┌─ Text under study
I will soon be boarding a flight on my way to a real vacation. "Real" is defined as the absence of an internet connection, which will be the case for the first part of the trip. Or so I am told by my wife who planned the trip, I suspect, by looking for locations without internet access. More evidence that she is smarter than me.
This week the Federal Reserve will likely be overshadowed by the European summit and the expected Supreme Court ruling on health care, both of which I will miss in real time. Of course, if markets tank on European news and there is a sudden dollar shortage, we would expect the Fed to assist via expanded swap lines. For their part, the Europeans are reaching a critical moment in history. They still have time to walk back from the abyss, but they need to move quickly. Paul Krugman outlines three sensible proposals that offer the most near term hope - shared backing of the banking system, enable the ECB to act as lender of last resort to governments, and a higher inflation target. A real fiscal union is too much to hope for anytime soon.
└─
*Check your understanding*.
A: List the proposals that Paul Krugman outlines according to the post about the vacation and the European crisis.
B: Carry on the post about the vacation and the European crisis, picking up after its final sentence.
┌─ Given entries
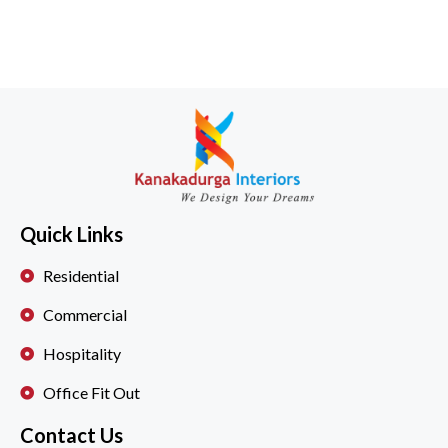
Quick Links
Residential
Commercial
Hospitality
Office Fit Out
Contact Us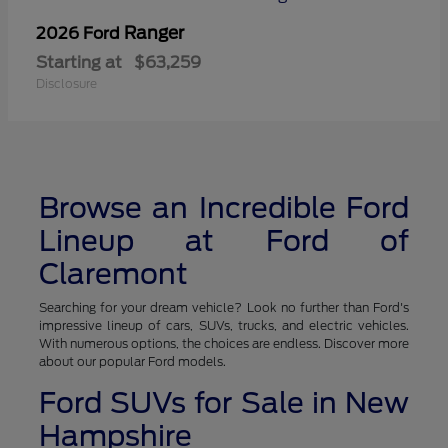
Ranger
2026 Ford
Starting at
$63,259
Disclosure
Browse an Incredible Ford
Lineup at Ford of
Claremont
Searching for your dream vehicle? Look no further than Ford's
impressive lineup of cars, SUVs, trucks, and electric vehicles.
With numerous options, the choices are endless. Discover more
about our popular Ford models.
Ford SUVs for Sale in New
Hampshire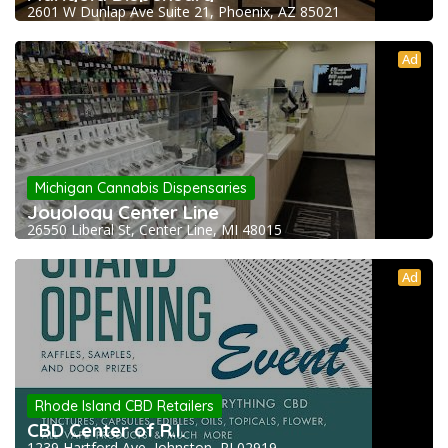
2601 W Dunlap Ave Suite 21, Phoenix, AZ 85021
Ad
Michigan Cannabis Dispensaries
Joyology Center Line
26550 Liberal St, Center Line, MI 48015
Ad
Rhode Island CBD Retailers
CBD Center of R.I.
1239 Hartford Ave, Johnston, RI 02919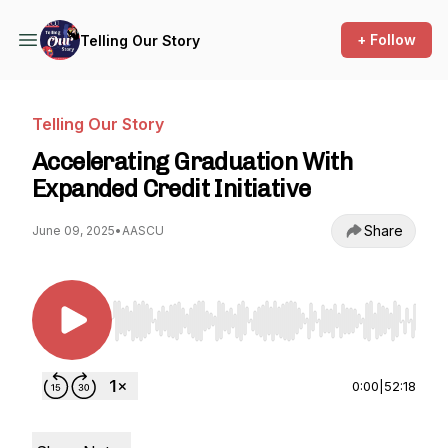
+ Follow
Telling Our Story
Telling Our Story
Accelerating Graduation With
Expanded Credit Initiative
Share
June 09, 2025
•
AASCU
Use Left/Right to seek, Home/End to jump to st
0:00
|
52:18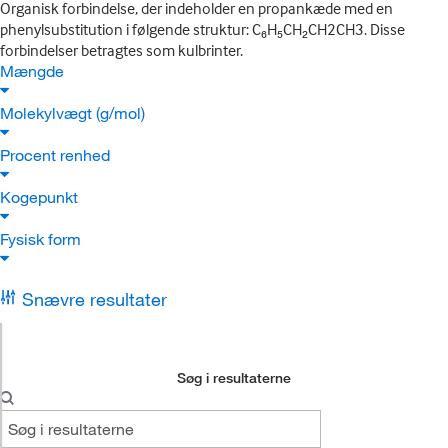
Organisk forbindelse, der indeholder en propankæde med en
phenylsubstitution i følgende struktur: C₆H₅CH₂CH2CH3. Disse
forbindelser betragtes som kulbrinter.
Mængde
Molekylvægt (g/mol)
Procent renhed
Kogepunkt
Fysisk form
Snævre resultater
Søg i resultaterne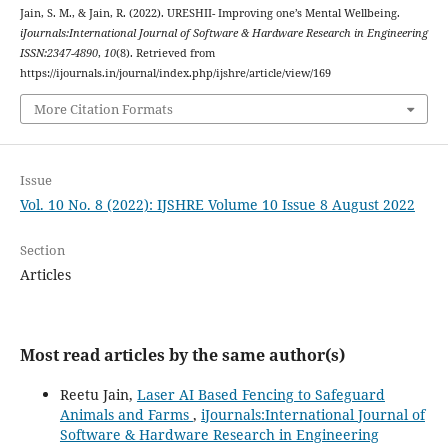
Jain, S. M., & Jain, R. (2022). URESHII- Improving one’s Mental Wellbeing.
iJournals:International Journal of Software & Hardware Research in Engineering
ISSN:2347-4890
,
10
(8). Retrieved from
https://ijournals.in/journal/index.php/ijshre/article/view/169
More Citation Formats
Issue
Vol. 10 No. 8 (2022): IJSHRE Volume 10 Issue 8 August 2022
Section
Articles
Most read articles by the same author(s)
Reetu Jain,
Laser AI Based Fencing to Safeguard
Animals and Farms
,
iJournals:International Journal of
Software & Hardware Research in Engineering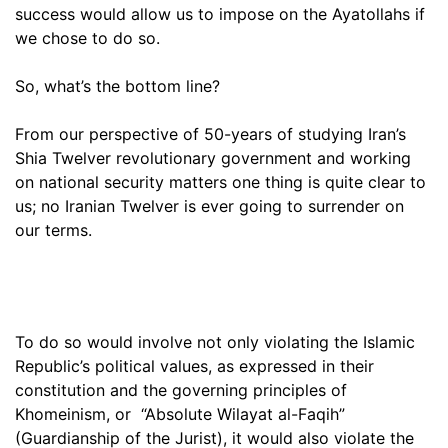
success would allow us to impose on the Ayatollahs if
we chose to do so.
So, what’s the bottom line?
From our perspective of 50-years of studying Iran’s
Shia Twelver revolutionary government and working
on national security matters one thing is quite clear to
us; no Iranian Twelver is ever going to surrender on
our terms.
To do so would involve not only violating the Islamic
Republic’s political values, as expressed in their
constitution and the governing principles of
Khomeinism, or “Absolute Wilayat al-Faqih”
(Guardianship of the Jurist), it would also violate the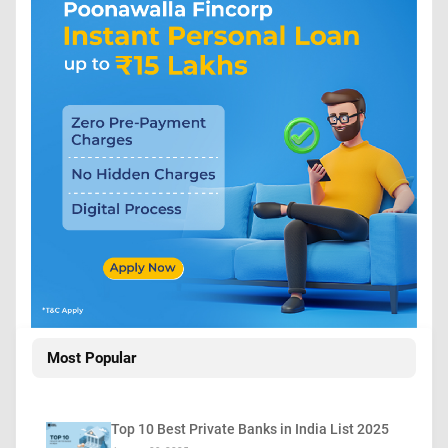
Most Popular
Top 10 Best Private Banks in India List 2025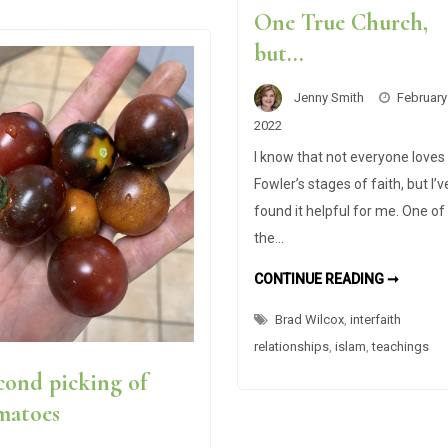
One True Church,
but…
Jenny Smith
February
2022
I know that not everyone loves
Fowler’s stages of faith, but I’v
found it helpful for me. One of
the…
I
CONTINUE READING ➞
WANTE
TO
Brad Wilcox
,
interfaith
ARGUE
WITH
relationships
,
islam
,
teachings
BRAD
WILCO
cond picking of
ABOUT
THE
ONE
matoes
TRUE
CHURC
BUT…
└─
*Answers to the exercises*.
A:
- Shared backing of the banking system
- Enabling the ECB to act as lender of last resort to governments
- A higher inflation target

B:
That said, while the Europeans have the capacity to move forward, the odds are all too high that they will choose to move backwards. At this point, I can't see the latter two proposals seeing the light of day. On the first point, today's comments by German Chancellor Angela Merkel seem pretty clear. Via Bloomberg:
Merkel, speaking to a conference in Berlin today as Spain announced it would formally seek aid for its banks, dismissed “euro bonds, euro bills and European deposit insurance with joint liability and much more” as “economically wrong and counterproductive,” saying that they ran against the German constitution.
The ball is in Germany's court, and they are dropping in it.
In other news, Greece is losing its finance minister:
Incoming Greek Finance Minister Vasilios Rapanos is going to resign after less than a week in office, according to the prime minister’s office.
The cause wasn’t immediately known, although Rapanos was rushed to the hospital on Friday after suffering from abdominal pain. At the time, the hospital released a statement saying he was admitted “because of intense abdominal pains, dizziness, nausea, sweating and weakness.”
Could be symptoms of extreme stress, which would hardly be surprising. Note that Prime Minister Antonis Samaras will also be missing this week's summit for health reasons. It is hard not to suspect that the new Greek government is trying to avoid their European counterparts after getting their hands on the books and realizing that they had no good news for the Troika. It is very possible that the Greek electoral drama over the past two months piled more almost-permanent damage on the Greek economy. Very discouraging; I still have trouble seeing how Greece stays in the Euro, except that there is no mechanism for exit.
Bottom Line: I wish everyone the best managing in this difficult environment. Posting will now be intermittent, depending on internet connection.